I have to say, this caused me a fair bit of thought.
Firstly, I just want to confirm that you agree a universe as we know it has complexity of the order of its size. I agree that an equivalently “large” universe with low complexity could be imagined, but its laws would have to be quite different to ours. Such a universe, while large, would be locked in symmetry to preserve its low complexity.
Just an aside on randomness, you might consider a relatively small program generating even this universe, by simply simulating the laws of physics, which include a lot of random events quite possibly including even the Big Bang itself. However I would argue that the definition of complexity does not allow for random calculations. To make such calculations, a pseudo random input is required, the length of which is added to the complexity. AIXI would certainly not be able to function otherwise.

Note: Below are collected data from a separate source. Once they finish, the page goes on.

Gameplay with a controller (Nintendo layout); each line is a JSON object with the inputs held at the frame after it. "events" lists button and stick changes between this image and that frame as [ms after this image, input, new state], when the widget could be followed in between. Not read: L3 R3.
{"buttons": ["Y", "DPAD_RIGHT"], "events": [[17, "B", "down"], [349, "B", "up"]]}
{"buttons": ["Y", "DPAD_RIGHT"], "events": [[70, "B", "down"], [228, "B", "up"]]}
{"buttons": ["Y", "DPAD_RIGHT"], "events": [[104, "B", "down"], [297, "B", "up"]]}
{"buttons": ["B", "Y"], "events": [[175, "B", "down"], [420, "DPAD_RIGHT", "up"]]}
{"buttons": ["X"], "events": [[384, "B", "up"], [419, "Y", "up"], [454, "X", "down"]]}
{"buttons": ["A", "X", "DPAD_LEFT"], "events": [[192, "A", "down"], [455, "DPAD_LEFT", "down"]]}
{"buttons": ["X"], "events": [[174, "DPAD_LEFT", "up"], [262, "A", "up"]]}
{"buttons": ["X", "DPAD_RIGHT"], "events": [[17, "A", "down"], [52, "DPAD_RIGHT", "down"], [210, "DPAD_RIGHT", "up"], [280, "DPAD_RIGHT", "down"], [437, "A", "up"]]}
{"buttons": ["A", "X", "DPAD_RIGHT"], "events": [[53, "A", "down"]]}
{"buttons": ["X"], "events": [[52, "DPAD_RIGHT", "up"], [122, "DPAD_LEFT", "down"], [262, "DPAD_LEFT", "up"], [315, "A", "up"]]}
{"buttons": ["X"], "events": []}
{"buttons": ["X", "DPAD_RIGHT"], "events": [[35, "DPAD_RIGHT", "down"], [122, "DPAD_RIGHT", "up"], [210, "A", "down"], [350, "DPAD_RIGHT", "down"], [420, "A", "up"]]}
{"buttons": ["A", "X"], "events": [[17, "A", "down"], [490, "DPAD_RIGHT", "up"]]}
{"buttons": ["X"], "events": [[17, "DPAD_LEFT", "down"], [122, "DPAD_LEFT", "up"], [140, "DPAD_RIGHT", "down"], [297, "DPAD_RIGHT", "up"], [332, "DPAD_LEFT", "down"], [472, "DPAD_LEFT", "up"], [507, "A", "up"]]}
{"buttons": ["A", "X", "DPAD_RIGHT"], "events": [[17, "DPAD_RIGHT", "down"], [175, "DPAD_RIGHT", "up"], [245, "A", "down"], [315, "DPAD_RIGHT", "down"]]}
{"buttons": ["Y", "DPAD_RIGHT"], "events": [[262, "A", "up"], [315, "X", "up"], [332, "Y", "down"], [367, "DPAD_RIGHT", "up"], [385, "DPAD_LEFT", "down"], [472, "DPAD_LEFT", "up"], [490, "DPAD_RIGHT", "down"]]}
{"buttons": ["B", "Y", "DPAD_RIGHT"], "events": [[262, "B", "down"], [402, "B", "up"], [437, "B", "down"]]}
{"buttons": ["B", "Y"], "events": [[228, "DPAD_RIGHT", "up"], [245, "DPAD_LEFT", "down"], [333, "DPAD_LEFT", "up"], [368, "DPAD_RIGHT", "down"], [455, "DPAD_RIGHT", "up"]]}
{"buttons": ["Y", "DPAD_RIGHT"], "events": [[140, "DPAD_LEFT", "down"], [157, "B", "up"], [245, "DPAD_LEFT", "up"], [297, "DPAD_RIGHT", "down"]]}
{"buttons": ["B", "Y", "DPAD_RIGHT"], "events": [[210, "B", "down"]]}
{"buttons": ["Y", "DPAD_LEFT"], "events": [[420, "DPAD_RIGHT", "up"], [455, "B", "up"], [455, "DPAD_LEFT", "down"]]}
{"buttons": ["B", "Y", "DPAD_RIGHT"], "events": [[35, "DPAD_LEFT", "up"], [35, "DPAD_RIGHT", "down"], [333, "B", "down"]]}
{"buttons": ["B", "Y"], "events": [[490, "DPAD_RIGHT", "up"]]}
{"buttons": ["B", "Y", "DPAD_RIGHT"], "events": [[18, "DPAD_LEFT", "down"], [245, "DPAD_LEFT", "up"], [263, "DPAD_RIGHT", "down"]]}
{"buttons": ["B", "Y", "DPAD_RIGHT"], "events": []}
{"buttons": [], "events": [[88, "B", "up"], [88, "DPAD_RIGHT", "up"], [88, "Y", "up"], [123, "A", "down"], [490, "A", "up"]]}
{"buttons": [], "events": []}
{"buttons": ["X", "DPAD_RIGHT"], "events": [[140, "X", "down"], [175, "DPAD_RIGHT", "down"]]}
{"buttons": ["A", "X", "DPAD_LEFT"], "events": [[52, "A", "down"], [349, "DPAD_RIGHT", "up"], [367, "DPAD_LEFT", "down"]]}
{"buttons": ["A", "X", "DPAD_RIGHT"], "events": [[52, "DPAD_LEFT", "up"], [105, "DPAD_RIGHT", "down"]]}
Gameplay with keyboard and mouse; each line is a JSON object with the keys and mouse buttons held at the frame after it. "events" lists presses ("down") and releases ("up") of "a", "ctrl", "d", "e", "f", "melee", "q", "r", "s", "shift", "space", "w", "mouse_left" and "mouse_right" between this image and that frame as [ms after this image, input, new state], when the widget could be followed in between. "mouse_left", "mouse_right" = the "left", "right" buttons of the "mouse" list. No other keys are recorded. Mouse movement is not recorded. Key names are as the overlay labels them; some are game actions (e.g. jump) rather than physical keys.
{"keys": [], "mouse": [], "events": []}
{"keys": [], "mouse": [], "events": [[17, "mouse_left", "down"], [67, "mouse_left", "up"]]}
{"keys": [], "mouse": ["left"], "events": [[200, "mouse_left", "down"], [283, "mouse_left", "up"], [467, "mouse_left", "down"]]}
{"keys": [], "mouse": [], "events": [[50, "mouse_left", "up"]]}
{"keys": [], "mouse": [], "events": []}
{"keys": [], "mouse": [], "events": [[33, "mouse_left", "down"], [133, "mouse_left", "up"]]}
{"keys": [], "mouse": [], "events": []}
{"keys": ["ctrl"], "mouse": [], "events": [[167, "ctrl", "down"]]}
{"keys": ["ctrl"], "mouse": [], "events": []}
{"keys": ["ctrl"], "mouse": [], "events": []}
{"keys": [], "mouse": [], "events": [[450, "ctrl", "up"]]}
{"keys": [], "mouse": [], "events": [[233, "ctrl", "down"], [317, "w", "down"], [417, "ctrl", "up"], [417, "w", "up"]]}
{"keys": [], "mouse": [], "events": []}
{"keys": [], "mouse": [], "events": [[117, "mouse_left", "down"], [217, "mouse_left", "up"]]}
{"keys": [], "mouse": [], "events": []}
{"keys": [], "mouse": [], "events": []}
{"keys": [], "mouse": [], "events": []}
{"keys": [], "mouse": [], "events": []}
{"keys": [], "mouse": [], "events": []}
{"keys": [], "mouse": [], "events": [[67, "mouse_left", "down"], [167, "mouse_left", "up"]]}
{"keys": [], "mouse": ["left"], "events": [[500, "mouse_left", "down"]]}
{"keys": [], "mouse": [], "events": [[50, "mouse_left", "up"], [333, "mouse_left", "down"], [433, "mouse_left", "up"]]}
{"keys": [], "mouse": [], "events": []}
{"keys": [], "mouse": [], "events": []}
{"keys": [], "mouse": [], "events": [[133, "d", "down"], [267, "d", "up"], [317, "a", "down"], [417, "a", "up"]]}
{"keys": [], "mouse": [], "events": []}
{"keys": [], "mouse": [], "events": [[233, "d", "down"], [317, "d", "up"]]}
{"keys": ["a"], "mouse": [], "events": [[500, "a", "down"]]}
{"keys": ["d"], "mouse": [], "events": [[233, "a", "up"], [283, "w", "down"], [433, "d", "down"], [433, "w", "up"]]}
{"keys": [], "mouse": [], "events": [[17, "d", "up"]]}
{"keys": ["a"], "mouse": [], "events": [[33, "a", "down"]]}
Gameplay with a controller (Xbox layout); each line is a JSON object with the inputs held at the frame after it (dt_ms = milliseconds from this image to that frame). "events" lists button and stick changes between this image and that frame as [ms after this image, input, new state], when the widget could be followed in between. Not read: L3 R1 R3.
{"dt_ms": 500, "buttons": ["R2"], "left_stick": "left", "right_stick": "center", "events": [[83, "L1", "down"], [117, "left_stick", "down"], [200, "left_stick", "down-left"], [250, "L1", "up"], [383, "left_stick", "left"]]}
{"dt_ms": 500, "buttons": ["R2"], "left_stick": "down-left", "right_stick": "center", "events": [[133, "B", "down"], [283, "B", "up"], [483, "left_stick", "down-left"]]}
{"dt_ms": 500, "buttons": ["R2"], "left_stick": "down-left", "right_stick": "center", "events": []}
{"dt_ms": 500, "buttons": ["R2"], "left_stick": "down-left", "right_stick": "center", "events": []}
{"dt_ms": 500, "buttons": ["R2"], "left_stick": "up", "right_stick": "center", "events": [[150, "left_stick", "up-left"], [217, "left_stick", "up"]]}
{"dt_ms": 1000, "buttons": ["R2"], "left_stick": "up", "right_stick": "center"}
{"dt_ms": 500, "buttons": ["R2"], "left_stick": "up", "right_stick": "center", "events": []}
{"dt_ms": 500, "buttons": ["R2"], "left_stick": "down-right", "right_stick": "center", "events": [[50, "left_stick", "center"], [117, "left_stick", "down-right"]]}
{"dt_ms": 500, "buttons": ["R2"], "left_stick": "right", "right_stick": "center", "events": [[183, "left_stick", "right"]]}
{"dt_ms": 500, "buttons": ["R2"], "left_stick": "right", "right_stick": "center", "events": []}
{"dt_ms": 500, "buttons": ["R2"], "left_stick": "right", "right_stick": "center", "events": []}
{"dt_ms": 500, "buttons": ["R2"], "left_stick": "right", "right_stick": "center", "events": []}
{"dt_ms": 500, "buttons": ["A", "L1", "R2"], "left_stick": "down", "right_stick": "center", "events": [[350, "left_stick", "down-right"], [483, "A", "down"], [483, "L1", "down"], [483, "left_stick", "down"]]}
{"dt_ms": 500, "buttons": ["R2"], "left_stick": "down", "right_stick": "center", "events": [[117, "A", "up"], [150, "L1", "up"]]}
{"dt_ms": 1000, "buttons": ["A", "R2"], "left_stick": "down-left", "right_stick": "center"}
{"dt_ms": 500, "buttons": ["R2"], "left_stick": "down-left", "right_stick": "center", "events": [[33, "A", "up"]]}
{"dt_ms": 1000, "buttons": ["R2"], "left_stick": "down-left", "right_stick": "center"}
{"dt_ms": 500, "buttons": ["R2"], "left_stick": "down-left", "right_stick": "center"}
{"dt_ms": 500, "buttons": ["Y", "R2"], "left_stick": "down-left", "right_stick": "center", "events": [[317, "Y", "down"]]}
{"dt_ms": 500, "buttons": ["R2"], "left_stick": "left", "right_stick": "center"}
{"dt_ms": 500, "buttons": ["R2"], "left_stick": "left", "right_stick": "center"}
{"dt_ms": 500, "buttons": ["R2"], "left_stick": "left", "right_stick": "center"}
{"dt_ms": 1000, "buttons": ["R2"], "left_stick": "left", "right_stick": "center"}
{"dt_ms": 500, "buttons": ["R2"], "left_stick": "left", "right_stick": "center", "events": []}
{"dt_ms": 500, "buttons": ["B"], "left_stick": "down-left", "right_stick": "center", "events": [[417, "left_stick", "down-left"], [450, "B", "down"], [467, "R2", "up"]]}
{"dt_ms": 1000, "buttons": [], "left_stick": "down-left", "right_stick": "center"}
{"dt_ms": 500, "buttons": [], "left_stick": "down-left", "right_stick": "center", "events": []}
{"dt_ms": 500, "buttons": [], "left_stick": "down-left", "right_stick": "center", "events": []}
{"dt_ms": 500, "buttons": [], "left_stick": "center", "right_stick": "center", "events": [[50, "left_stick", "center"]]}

The mugger requires more than just a sufficiently large universe. They require a universe which can simulate 3^^^^3 people. A low complexity universe might be able to be large by some measures, but because it is locked in a low complexity symmetry, it cannot be used simulate 3^^^^3 unique people. For example the memory required (remember I mean the memory within the mugger’s universe itself, not the memory used by the hypothetical program used to evaluate that universe’s complexity) would need to be of the order of 3^^^^3, however while the universe may have 3^^^^3 particles if those particles are locked in a low-complexity symmetry then they cannot possibly hold 3^^^^3 bits of data.
In short, a machine of complexity of 3^^^^3 is fundamentally required to simulate 3^^^^3 different people. My error was to argue about the complexity of the mugger’s universe, when what matters is the complexity of the mugger’s computing resources.
I already explained why this is incorrect, and you responded by defending your separate point about action guidance while appearing to believe that you had made a rebuttal.
No, all of your arguments relate to random sensory inputs, which are alternative theories ‘C’ not the ‘A’ or ‘B’ that I referred to. To formalise:
I claim there exists theories A and B along with evidence E, such that:
p(B) > 3^^^^3p(A)
p(A|E) > p(B|E)
complexity(E) << 3^^^^3 (or more to the point it’s within our sensory bandwidth.
You have only demonstrated that there exists theory C (random input) such that C != B for any B satisfying the above, which I also tentatively agree with.
So the reason I switch to a separate point is because I don’t consider my original statement disproven, but I accept that theories like C may limit the relevance of it. Thus I argue about the relevance of it, with this business about whether it affects your action or not. To be clear, I do agree (and I have said this) that C-like theories can influence action (as you argue). I am trying to argue though that in many cases they do not. It’s hard to resolve since we don’t actually have a specific case we’re considering here, this whole issue is off on a tangent from the mugging itself.
I admit that the text of mine you quoted implies I meant it for any two theories A and B, which would be wrong. What I really meant was that there exist such (pairs of) theories. The cases where it can be true need to be very limited anyway because most theories do not admit evidence E as described, since it requires this extremely inefficiently encoded input.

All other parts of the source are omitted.